In fact, Schäuble has every reason to be cautious. The storm of right-wing extremists on the Reichstag stairs on August 29 and the disruptive action initiated by the AfD during the Bundestag session on the Infection Protection Act on November 18, measured against the “Capitol Riots”, went off lightly. There were no deaths, and troublemakers without a house ID managed to penetrate the interior of the Reichstag. Even so, the attack in Washington was meant to be a warning to those in Berlin.
Covid-19 accelerates crisis
Because even if we do not have a dangerous president and the AfD is in a crisis as the political arm of right-wing extremism: we have enough citizens who let themselves be incited. According to research, around a third of Germans are susceptible to conspiracy theories. From there it is not far to hatred and agitation. Irrationality and militancy seem to be growing under the impression of the intensified Covid-19 pandemic. The corona crisis accelerates the democracy crisis.

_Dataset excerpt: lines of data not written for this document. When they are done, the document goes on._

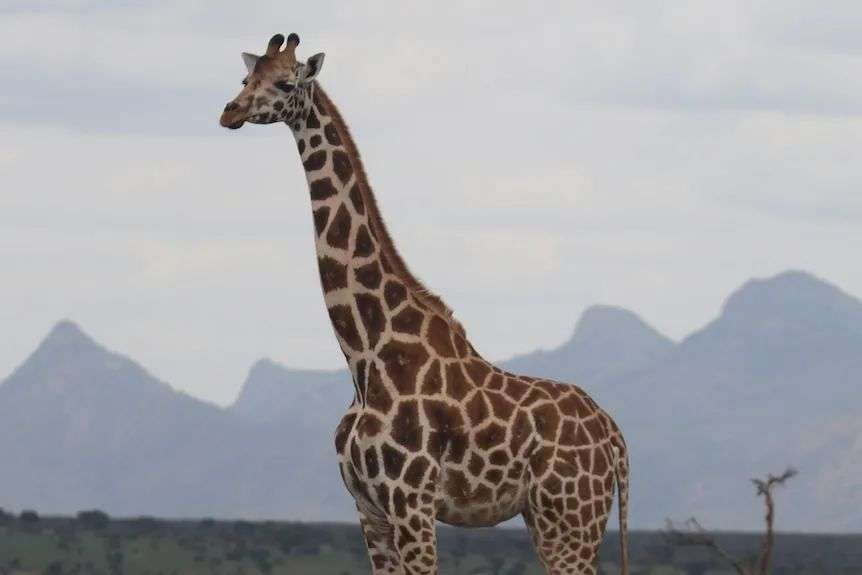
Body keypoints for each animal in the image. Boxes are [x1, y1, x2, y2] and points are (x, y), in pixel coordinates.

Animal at [220, 33, 630, 575]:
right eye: (247, 77)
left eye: (285, 83)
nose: (230, 111)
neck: (364, 355)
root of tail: (614, 435)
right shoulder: (369, 509)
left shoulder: (411, 502)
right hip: (549, 519)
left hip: (573, 517)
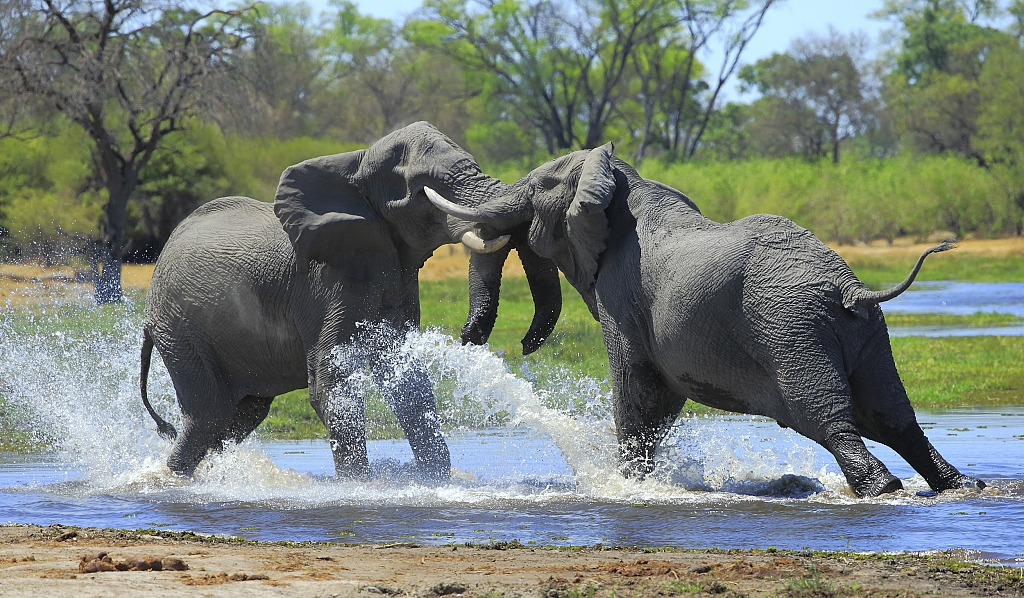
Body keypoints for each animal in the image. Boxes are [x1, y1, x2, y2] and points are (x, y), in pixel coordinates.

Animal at [138, 121, 561, 481]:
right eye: (422, 187)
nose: (469, 336)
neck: (355, 164)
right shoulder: (325, 282)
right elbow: (332, 383)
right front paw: (360, 488)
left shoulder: (395, 274)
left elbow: (406, 378)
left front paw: (432, 483)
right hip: (180, 329)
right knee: (208, 416)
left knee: (241, 416)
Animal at [428, 142, 987, 497]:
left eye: (541, 184)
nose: (471, 340)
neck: (618, 179)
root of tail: (849, 287)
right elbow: (661, 397)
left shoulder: (621, 294)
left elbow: (637, 387)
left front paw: (626, 487)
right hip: (864, 329)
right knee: (893, 416)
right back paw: (960, 484)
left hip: (792, 330)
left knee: (826, 417)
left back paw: (883, 488)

Also alarming is the defenselessness of the security authorities in the old heart of the western world, which the storm on the Reichstag stairs in Berlin gave a foretaste of. This is all the more true as the police, who are supposed to protect the Capitol, have 2,300 police officers and civilian employees, and the federal police only 200. Nevertheless, the mob in the USA had an easy time of it. On the whole, this can only be explained by a lack of determination to defend democracy. Photos even suggest companionship.
Like a stimulant
This blatant weakness of the rule of law on a day of foreseeable maximum threat constitutes the core of our concern, because we have already experienced this kind of thing in Germany and the signal from Washington must act like a stimulant for the local actors: See what is possible is! The endless reports of right-wing extremism in our security agencies are given a new urgency.

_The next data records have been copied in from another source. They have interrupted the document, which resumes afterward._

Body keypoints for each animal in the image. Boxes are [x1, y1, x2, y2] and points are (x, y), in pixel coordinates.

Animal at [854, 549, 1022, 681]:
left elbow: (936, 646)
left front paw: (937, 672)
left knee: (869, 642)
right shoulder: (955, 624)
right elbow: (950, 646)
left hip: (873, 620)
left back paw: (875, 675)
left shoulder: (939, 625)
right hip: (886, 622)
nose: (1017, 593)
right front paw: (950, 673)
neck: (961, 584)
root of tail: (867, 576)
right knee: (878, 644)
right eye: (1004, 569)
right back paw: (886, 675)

In any case, it is not just Schäuble who is wondering what is increasingly condensing into certainty: nothing is more dangerous than lulling himself into a false sense of security based on seven decades of political stability in Germany. The idea of repelling the threat through dialogue turns out to be an illusion. The attack on democracy here, as in the rest of the world, is real and dangerous. The Democrats have to arm themselves against it in the literal sense.